2. The Sesame Street theme song
Embarassing TV show themes may be the guiltiest of guilty pleasures, both a sign of embarassing taste for jingle-like music and bad/kiddie TV. I love me some Sesame Street, but put up any themesong from the late ’80s/early ’90s and you got a winner.
3. “Vindicated” by Dashboard Confessional
Oh Dashboard. An aside – anybody who actually enjoys Dashboard Confessional for sonic reasons is either a teenager or a very bad person.
4. “We’re All in This Together” by the cast of High School Musical
I went into this project telling myself “no High School Musical.” I don’t care if you can dance to it, I don’t care if people know the lyrics, I don’t care that girls would mob me and tear off my clothes if I lied and said I modeled myself after that Zac Efron fellow. I thought I wouldn’t have to. But, damn it, so many people like these idiot songs, I can’t not put this on. I hope you people feel really bad after you stop popping to this.

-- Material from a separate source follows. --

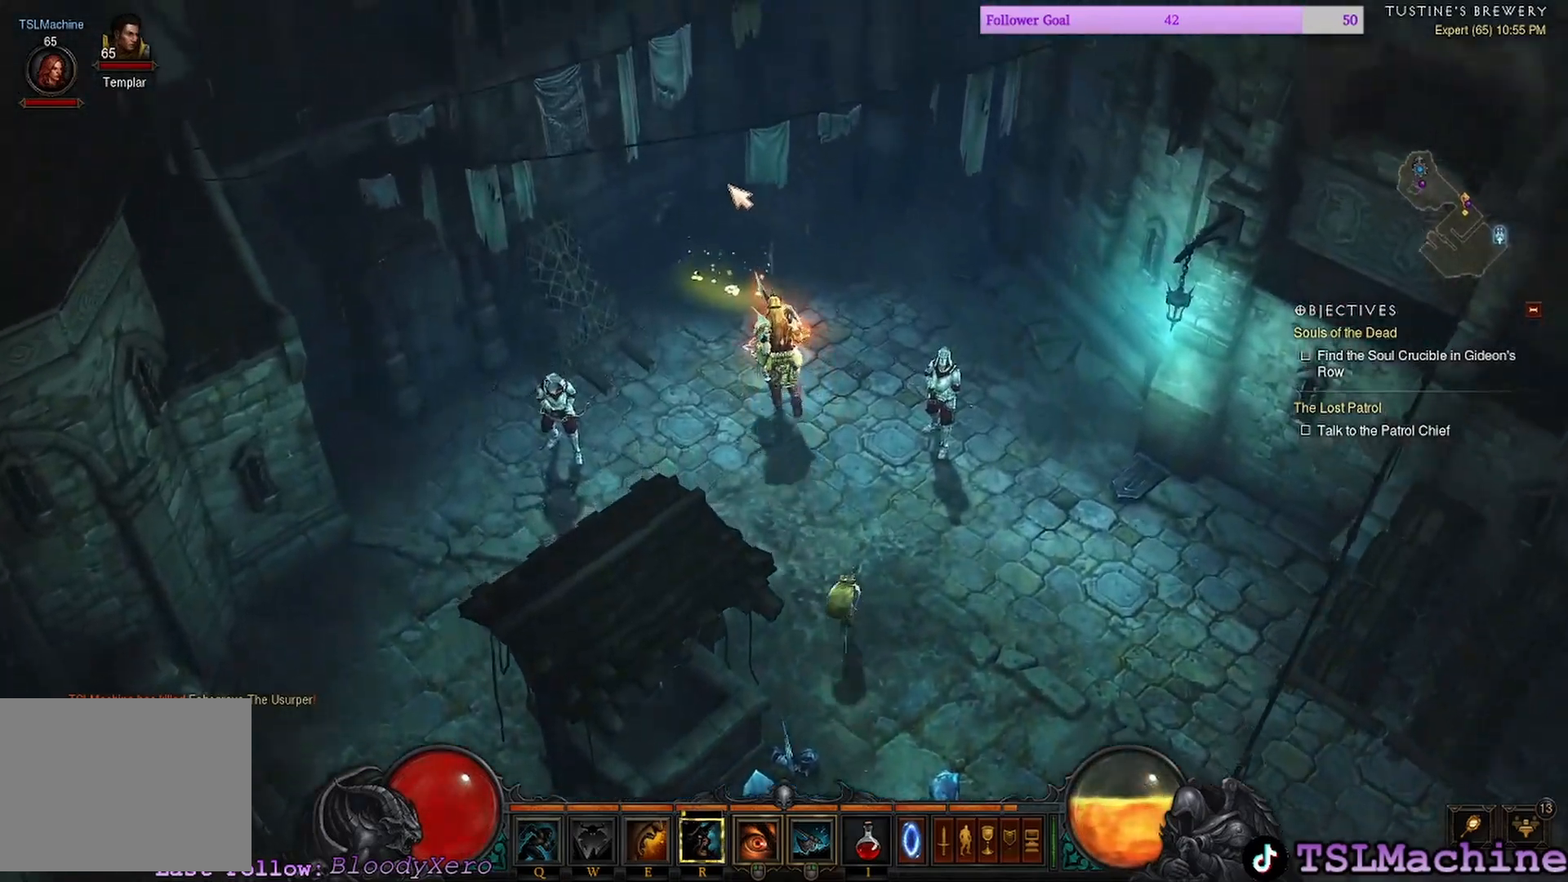
{"keys": [], "mouse": [], "events": [[217, "mouse_left", "up"]]}
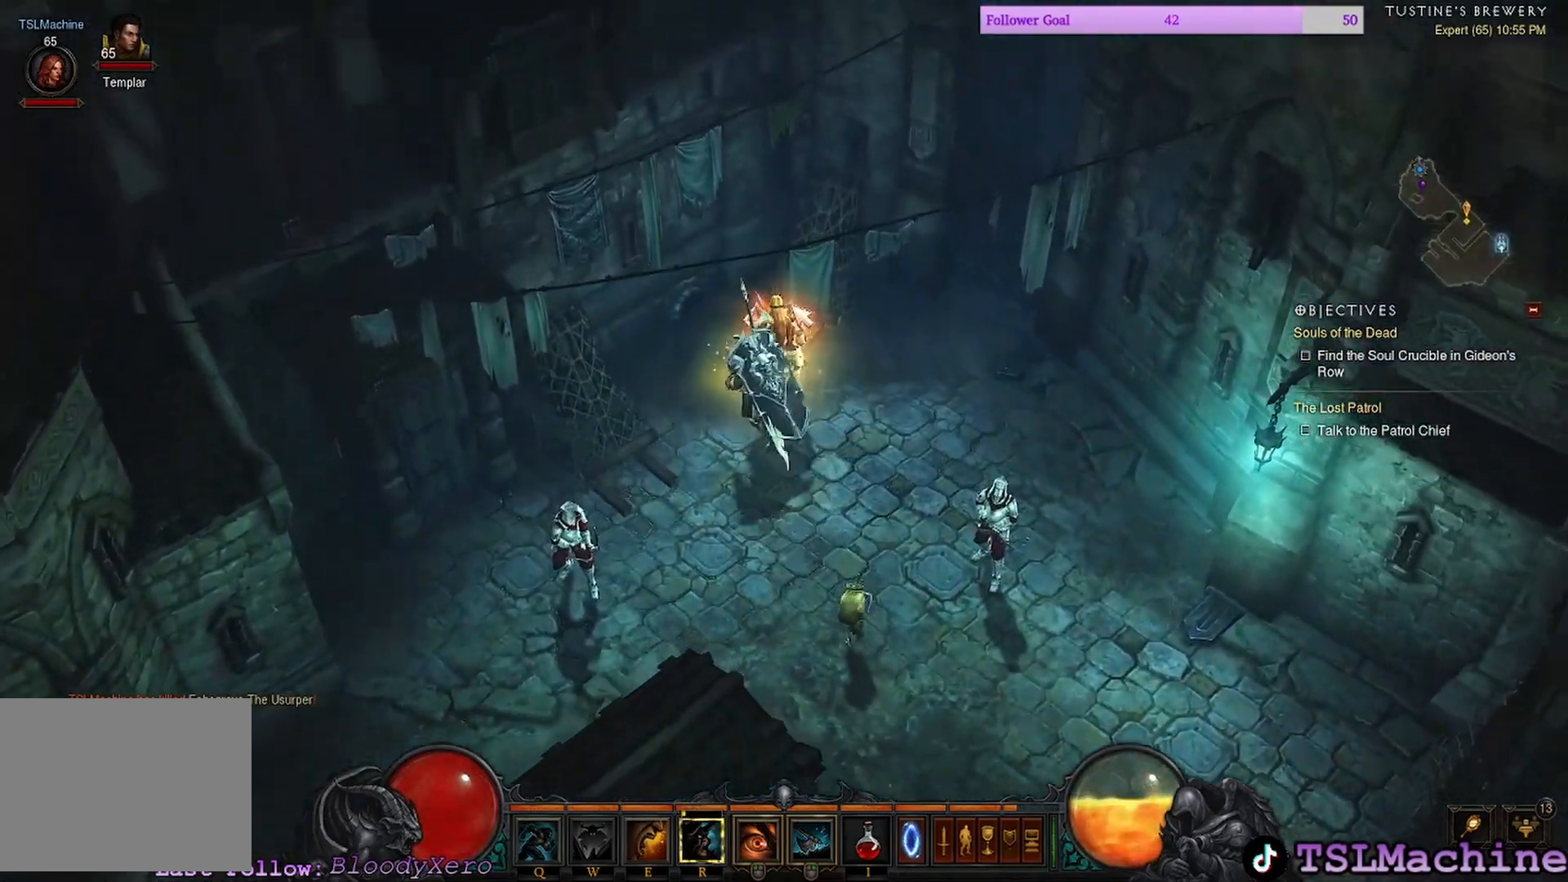
{"keys": [], "mouse": ["left"], "events": [[317, "mouse_left", "down"]]}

5. Final Song: “A Moment Like This” by Kelly Clarkson
Again, anyone who actually enjoys this song should be shot into space to explore the structure of blackholes. But as the worst song to end a set of bad music. Gold!
Avoid at all Costs
1. “The Final Countdown” by Europe
Ten years ago, this would have been a top five song for sure, the perfect dumb song still capable of getting people to rock out. But thanks to Arrested Development and ironic pricks around the globe, this song doesn’t make people feel guilty anymore. Now, playing this would actually work counter to the theme. Time is a cruel master.
2. Any of the stupid songs from Guitar Hero
“Cherry Pie,” “The Trooper,” “Carry on my Wayward Son.” Anything a pasty nerd can play on a plastic guitar is no longer shameful – people enjoy these songs now becasue they can play them and feel like Mick Jagger even though they are an idiot strumming on a hunk of plastic. No thanks.
3. “Jenny From the Block” by Jennifer Lopez
Nobody actually likes this song. They just suffer from some disorder.
A Few Other Songs To Include With No Reason
- “A Public Affair” by Jessica Simpson
- “More than a Feeling” by Boston
- “The Locomotion” by Kylie Minogue
- “Switch” by Will Smith
- “Make Damn Sure” by Taking Back Sunday
Indie(is) Songs That Would Work But Will Never Be Played
1. “Extraordinary” by Liz Phair – Can’t find it on Exile in Guyville? Indie kids won’t touch it. Normal people shouldn’t either.
2. Anything by The Strokes – The indie world turned its back on the The Strokes around the time of “Juicebox,” so playing anything these once-super kids created equates to ultimate shame. Look for Vampire Weekend to fill this spot (potentially) in five years.
3. “Island in the Sun” by Weezer – Such a stupid song, but I can’t resist its charms.
Great Videos to Show
“Hello” by Lionel Richie – A song only a leper can enjoy paired with one of the most ironically loved videos of all-time. Watch a blind girl replicate Lionel Richie’s faith, and laugh.
- “Make ‘Em Say Uhhhh” by Master P – This video features a tank, a guy in a gorilla suit and absolutely no logic whatsoever.
- “She Will Be Loved” by Maroon Five – Such a cheesy song and video.
- “Lonely Swedish” by Tom Green – Everyone liked Tom Green at some point in their life. I’ll raise my hand, I still enjoy Freddy Got Fingered. And this song used to be so cool. But I shiver thinking about how I actually thought this was musical genius.